不運平凡少女が目立つ幼なじみに恋をした。

食堂に入ると、「佐倉君〜!」と理来を呼ぶ声が聞こえた。数人の女子と男子が理来に手を振っている。


「今からご飯?」

「うん。」

「ここあいてるし、一緒に食べよーぜ!」

でも、と理来は私に視線をうつした。クラスメイトからの誘いを断るのは良くないと思った私は「行ってきたら?」と言う。

「俺はお前と「佐倉〜!早く!」

「私は大丈夫だから!」

理来の背中を押せば彼は少しムッとしたような表情で「あーはいはい行きますよ」と投げやりな言葉をのべた。

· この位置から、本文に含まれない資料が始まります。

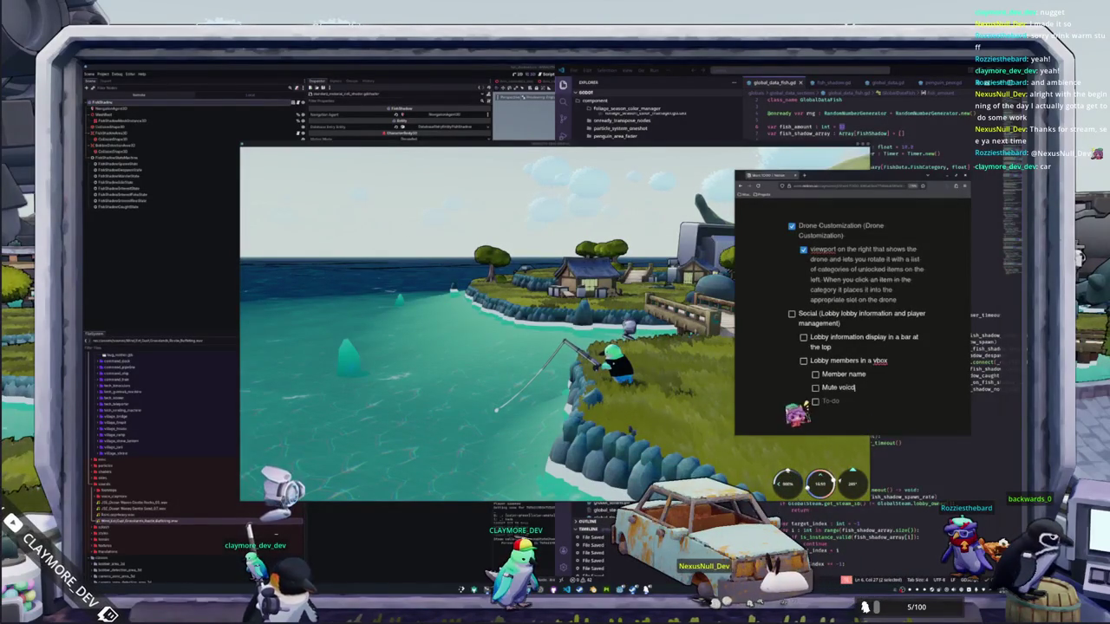
Step: Insert 'Mute chat' after Member name and fill the empty item as 'Voice volume slider'
{"action": "left_click", "coordinate": [826, 401]}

一人になった私はAセットを注文して受け取り、あいている適当な席に座る。

他のテーブルは混んでいるのに私のところは私以外誰もいなかった。


食堂に人が増えて騒がしくなってきた時、前の席に誰かが座る。

ちら、と視線を向ければ乃木君がもくもくとBセットを食べている姿が目に入る。


「うわ、やっぱりあの二人付き合ってるんじゃね?」

「よく付き合えるよなぁ」

「乃木東矢は顔はいいけど性格無理!」

話し声が聞こえて、私は居心地が悪くなる。好き勝手言っている生徒達に怒りが込み上げてきた。


「川村さんかわいそ〜」

「乃木東矢が惚れてないなら避けないのに」


「…」

その言葉を聞いた瞬間、乃木君は突然立ち上がり、まだ半分以上残っているBセットを持った。

彼は今の言葉を気にして食器の返却口へ向かうつもりなのだろう。

そう察した時、私は無意識に彼を呼び止めていた。

「乃木君。」

彼は振り向き、無表情で私を見つめる。

「い、一緒に食べない?」

彼は一瞬面食らったような表情をしたあと、「変なヤツ」と小さく呟いた。